If UK were to address these challenges, secure the benefits and insulate the growing risks, we need to look again at Space in the round and recognise its criticality to the UK, drive harder towards joint programmes, and expand our engagement overseas. Allies and Partners are banking on this, adversaries fear it and industry is waiting. The mechanisms to achieve this represent a programme for Defence Space, in the national interest, which includes:


· Refreshed National and Defence Space Strategies to focus requirements, coalesce partners, mobilise capital, and deliver dual use;

· Adoption of a national unifying Space purpose, such as to ‘Make Space a safer place’ drawing on all the areas where UK has a leading Global advantage;

· Stimulation of a novel approach to capability planning, investment, and capital to realise more output from a more diverse investors base;

· Reinforcement of the UK’s leading position in the development of space law at the UN, to protect the Earth, its orbits, the Cis-Lunar environment, and regions beyond;

· Secure a Global lead in Space war gaming drawing on our strong synthetics, digital and gaming sector, and Oxford Quantum community;

· Convene industry, agencies, and commerce in Space commerce gaming to identify risks, assure launches and orbits, frame Cis-Lunar activity, and test legal statutes;

· Analysis to explore how we might take full advantage of our national, overseas, and dependent territories’ geography and then develop plans to exploit it;

· Lead CSpO in responsive space launch for short-notice, highly responsive, small satellite replacement, maintenance, repair, or refuelling launch capability;

· Converge MOD-DSIT-BEIS interests in IOSM to establish a Global lead in active debris removal for commerce and military applications; &

· Corral nations into capability alliances to allow more nations to contribute and ensure Defence was not the sole investor in these programmes (a JEF for Space).

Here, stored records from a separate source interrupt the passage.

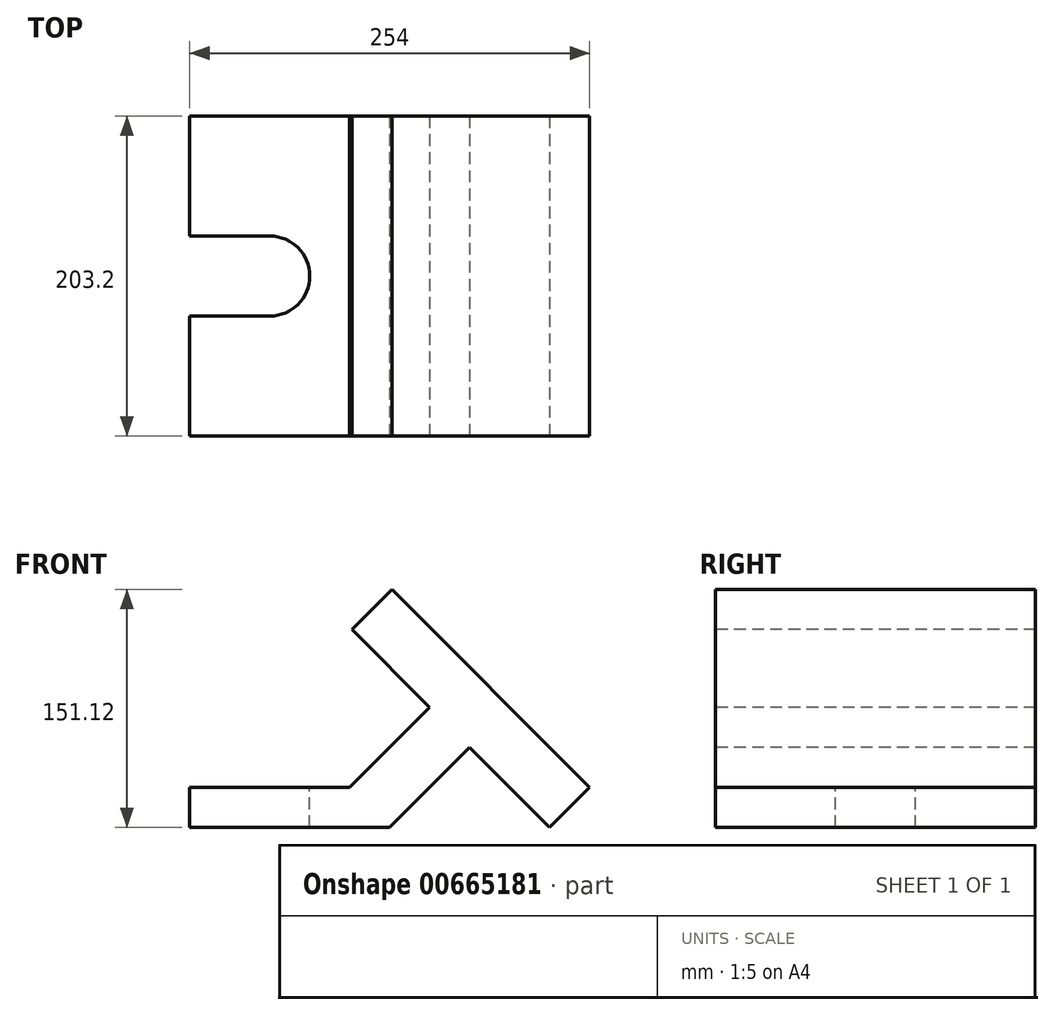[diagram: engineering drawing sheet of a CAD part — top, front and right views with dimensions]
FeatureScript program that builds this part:
annotation { "Feature Type Name" : "Feature", "Feature Type Description" : "" }
export const myFeature = defineFeature(function(context is Context, id is Id, definition is map)
    precondition{}
    {
        {
            var Q0;
            Q0=qCreatedBy(makeId("Front.planeOp"),FACE);
            var sketch = newSketch(context, id + "F0", { "sketchPlane" : qUnion([Q0])});
            skLineSegment(sketch, "E0", {"start": v(0, 0) * mm, "end": v(127, 0) * mm});
            skLineSegment(sketch, "E1", {"start": v(127, 0) * mm, "end": v(177.8, 50.8) * mm});
            skLineSegment(sketch, "E2", {"start": v(177.8, 50.8) * mm, "end": v(228.6, 0) * mm});
            skLineSegment(sketch, "E3", {"start": v(228.6, 0) * mm, "end": v(254, 25.4) * mm});
            skLineSegment(sketch, "E4", {"start": v(254, 25.4) * mm, "end": v(128.28, 151.12) * mm});
            skLineSegment(sketch, "E5", {"start": v(128.28, 151.12) * mm, "end": v(102.88, 125.72) * mm});
            skLineSegment(sketch, "E6", {"start": v(102.88, 125.72) * mm, "end": v(152.4, 76.2) * mm});
            skLineSegment(sketch, "E7", {"start": v(152.4, 76.2) * mm, "end": v(101.6, 25.4) * mm});
            skLineSegment(sketch, "E8", {"start": v(101.6, 25.4) * mm, "end": v(0, 25.4) * mm});
            skLineSegment(sketch, "E9", {"start": v(0, 25.4) * mm, "end": v(0, 0) * mm});
            skLineSegment(sketch, "E10", {"start": v(127, 0) * mm, "end": v(228.6, 0) * mm, "construction": true});
            skSolve(sketch);
        }
        {
            var Q0;
            Q0=makeQuery(id+"F0.imprint","IMPRINT",FACE,{"disambiguationData":[TD([[makeQuery(id+"F0.imprint","IMPRINT",EDGE,{"derivedFrom":sQuery(id+"F0.wireOp",EDGE,"E0")}),1.0]])]});
            extrude(context, id + "F1", {"entities" : qUnion([Q0]), "oppositeDirection" : true, "depth" : 203.2 * mm, "offsetDistance" : 25.4 * mm});
        }
        {
            var Q0;
            Q0=makeQuery(id+"F1.opExtrude","SWEPT_FACE",FACE,{"disambiguationData":[OSD([sQuery(id+"F0.wireOp",EDGE,"E8")])]});
            var sketch = newSketch(context, id + "F2", { "sketchPlane" : qUnion([Q0])});
            skArc(sketch, "E11", {"start": v(50.8, 76.2) * mm, "mid": v(76.2, 101.6) * mm, "end": v(50.8, 127) * mm});
            skLineSegment(sketch, "E12", {"start": v(0, 127) * mm, "end": v(50.8, 127) * mm});
            skLineSegment(sketch, "E13", {"start": v(0, 76.2) * mm, "end": v(50.8, 76.2) * mm});
            skLineSegment(sketch, "E14", {"start": v(0, 76.2) * mm, "end": v(0, 127) * mm});
            skSolve(sketch);
        }
        {
            var Q0;
            Q0=makeQuery(id+"F2.imprint","IMPRINT",FACE,{"disambiguationData":[TD([[makeQuery(id+"F2.imprint","IMPRINT",EDGE,{"derivedFrom":sQuery(id+"F2.wireOp",EDGE,"E11")}),1.0]])]});
            extrude(context, id + "F3", {"entities" : qUnion([Q0]), "operationType" : NewBodyOperationType.REMOVE, "oppositeDirection" : true, "depth" : 38.1 * mm, "offsetDistance" : 25.4 * mm});
        }
        {
            var Q0;
            Q0=makeQuery(id+"F1.opExtrude","SWEPT_FACE",FACE,{"disambiguationData":[OSD([sQuery(id+"F0.wireOp",EDGE,"E4")])]});
            var sketch = newSketch(context, id + "F4", { "sketchPlane" : qUnion([Q0])});
            skArc(sketch, "E15", {"start": v(-3.46, 50.8) * mm, "mid": v(21.94, 25.4) * mm, "end": v(47.34, 50.8) * mm});
            skArc(sketch, "E16", {"start": v(47.34, 152.4) * mm, "mid": v(21.94, 177.8) * mm, "end": v(-3.46, 152.4) * mm});
            skArc(sketch, "E17", {"start": v(98.14, 50.8) * mm, "mid": v(123.54, 25.4) * mm, "end": v(148.94, 50.8) * mm});
            skArc(sketch, "E18", {"start": v(148.94, 152.4) * mm, "mid": v(123.54, 177.8) * mm, "end": v(98.14, 152.4) * mm});
            skLineSegment(sketch, "E19", {"start": v(-3.46, 50.8) * mm, "end": v(-3.46, 152.4) * mm});
            skLineSegment(sketch, "E20", {"start": v(47.34, 50.8) * mm, "end": v(47.34, 152.4) * mm});
            skLineSegment(sketch, "E21", {"start": v(98.14, 50.8) * mm, "end": v(98.14, 152.4) * mm});
            skLineSegment(sketch, "E22", {"start": v(148.94, 50.8) * mm, "end": v(148.94, 152.4) * mm});
            skSolve(sketch);
        }
        {
            var Q0;
            Q0=makeQuery(id+"F4.imprint","IMPRINT",FACE,{"disambiguationData":[TD([[makeQuery(id+"F4.imprint","IMPRINT",EDGE,{"derivedFrom":sQuery(id+"F4.wireOp",EDGE,"E15")}),1.0]])]});
            var Q1;
            Q1=makeQuery(id+"F4.imprint","IMPRINT",FACE,{"disambiguationData":[TD([[makeQuery(id+"F4.imprint","IMPRINT",EDGE,{"derivedFrom":sQuery(id+"F4.wireOp",EDGE,"E17")}),1.0]])]});
            extrude(context, id + "F5", {"entities" : qUnion([Q0, Q1]), "operationType" : NewBodyOperationType.REMOVE, "oppositeDirection" : true, "depth" : 50.8 * mm, "offsetDistance" : 25.4 * mm});
        }
    });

Much more detail exists on all these proposals – aims, benefits, risks, enabling actions, costs (people, time, finance, authorities), and plans – we simply need to choose to take this path. Its striking that these choices could be accessed at broadly no additional cost; instead, investment in cognitive evolution, leadership clarity, position papers, policy precision, detailed plans, requirement compromise, acquisition convergence, and a higher broader perspective are required. Space is bigger than Defence, but this isn’t obvious from activity or plans. If we choose this path, some enabling steps are also necessary to glue all this together and establish the necessary momentum; these include:


· Stronger Government space function – a secretariat from the Space bodies;

· Resource Space Command – fill the gapped posts;

· Stronger HMG governance – Boards and bodies with targets, tempo, and teeth;

· Aligned national requirements – HMG, not Department, outcomes;

· Decisive HMG teams – inter-Departmental delivery teams; &

· Accelerated acquisition – sole source, less bidding, and quicker contract awards.


Space needs more energy if we are to remain with leading allies, match adversaries, protect interests, and help shape how everything else connects and works. A programme for Defence Space, in the national interest, is the place to start.